He was greeted at the airport by Foreign Minister Farouq Sharaa and was to meet Assad on Thursday, during a trip expected to reinforce an improvement in ties between Damascus and the Palestinian Authority.
He is also expected to meet with the exiled heads of Palestinian factions based in Damascus amid attempts to bring them into a national unity government.
Speaking to the press about his upcoming talks, Abbas highlighted what he said was the “important and essential role of Damascus in the Middle East peace process and in Israeli-Palestinian peace.”
He also pointed out that any peace “would not be complete without Israel returning all occupied Arab territory,” including the Golan Heights, captured from Syria in 1967.
For his part, Sharaa said Syria would “support the Palestinian cause and a just and durable peace” in the region.
Assad and Abbas last met in December 2004, after the death of former Palestinian leader Yasser Arafat, but before Abbas was elected president of the Palestinian Authority.

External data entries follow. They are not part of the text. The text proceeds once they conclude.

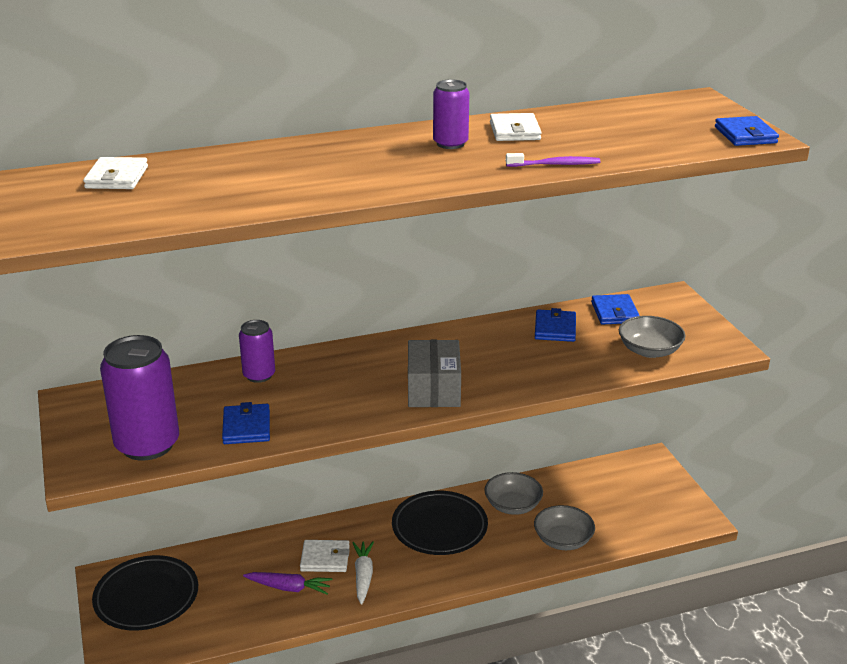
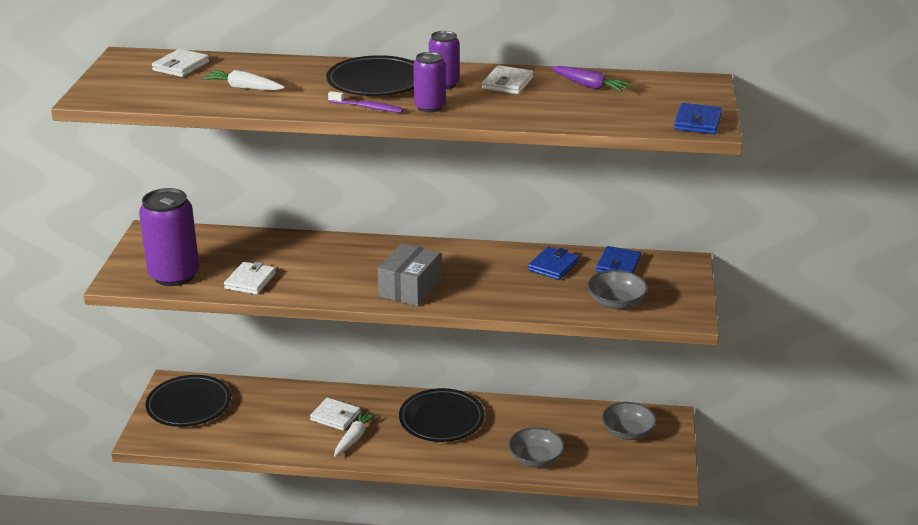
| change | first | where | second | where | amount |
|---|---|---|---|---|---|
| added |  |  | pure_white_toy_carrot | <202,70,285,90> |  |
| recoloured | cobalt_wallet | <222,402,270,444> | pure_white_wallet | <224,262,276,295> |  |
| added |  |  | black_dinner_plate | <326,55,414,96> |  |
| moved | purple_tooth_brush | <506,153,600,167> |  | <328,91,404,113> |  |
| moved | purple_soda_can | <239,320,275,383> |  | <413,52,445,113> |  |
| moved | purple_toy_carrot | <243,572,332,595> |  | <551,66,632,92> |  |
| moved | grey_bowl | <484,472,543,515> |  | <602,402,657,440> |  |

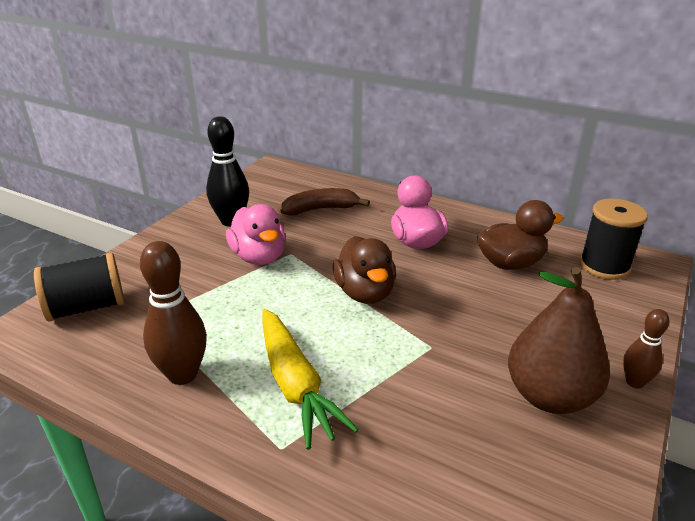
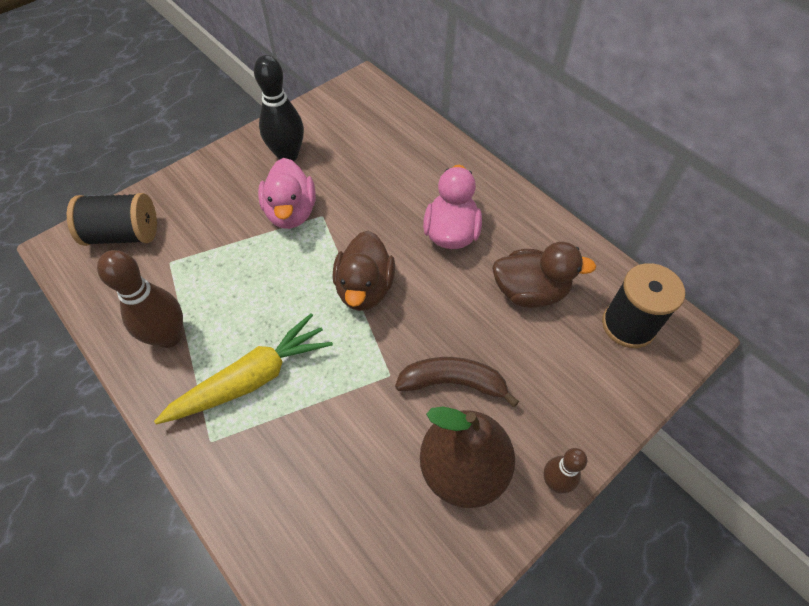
| change | first | where | second | where | amount |
|---|---|---|---|---|---|
| turned | golden_toy_carrot | <262,309,359,450> |  | <154,313,333,425> | 120 degrees counterclockwise |
| moved | russet_banana_fruit | <281,188,370,215> |  | <395,357,519,407> |  |

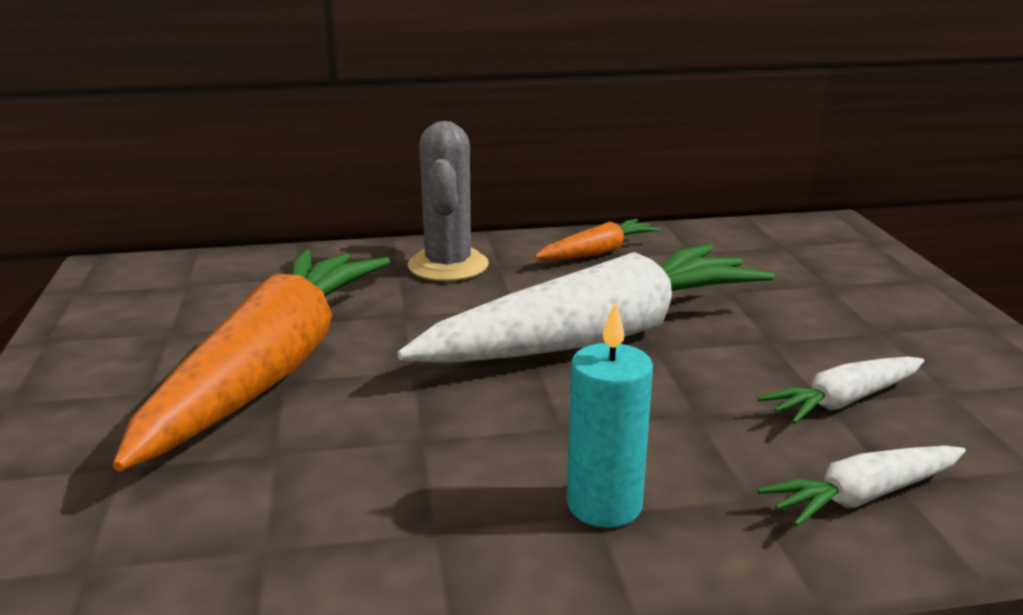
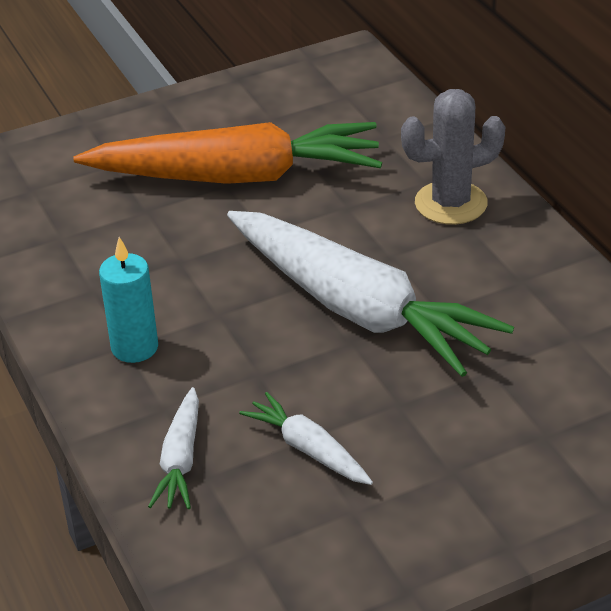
| change | first | where | second | where | amount |
|---|---|---|---|---|---|
| turned | pure_white_toy_carrot | <757,446,966,527> |  | <148,387,199,509> | 135 degrees counterclockwise |
| removed | orange-coloured_toy_carrot | <535,219,661,260> |  |  |  |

Farouq Kaddoumi, who heads the mainstream Fateh group but whose relations with Abbas are notoriously bad, met with Sharaa in Damascus on Monday before also holding talks with the faction leaders in Syria.
The Islamist movement, Hamas, whose supremo Khaled Meshaal is based in Damascus, announced Monday it would not take part in a unity government aimed at overseeing Israel’s pullout from the Gaza Strip.
But in his remarks, Abbas reiterated his call on all Palestinians, including Hamas, to participate in government.
“It is an important national question that interests all Palestinians and that will be pursued” following next month’s Israeli withdrawal from Gaza, he said.
Relations between Damascus and Arafat varied over the decades from strained to hostile, especially after the 1993 autonomy accords between Israel and the Palestinians, which were vehemently opposed by Syria.
But the veteran Palestinian leader and Assad met in March 2001 on the sidelines of an Arab summit in Amman.
After Damascus, Abbas is to travel to Beirut on Friday for talks with Lebanese President Emile Lahoud and leaders of the 400,000 Palestinian refugees who are based in the country, said his national security adviser, Jibril Rajub.
The trip follows a similar visit to Beirut last December by Abbas, the first by a Palestinian leader since Arafat was forced out of Lebanon a year after the 1982 Israeli invasion.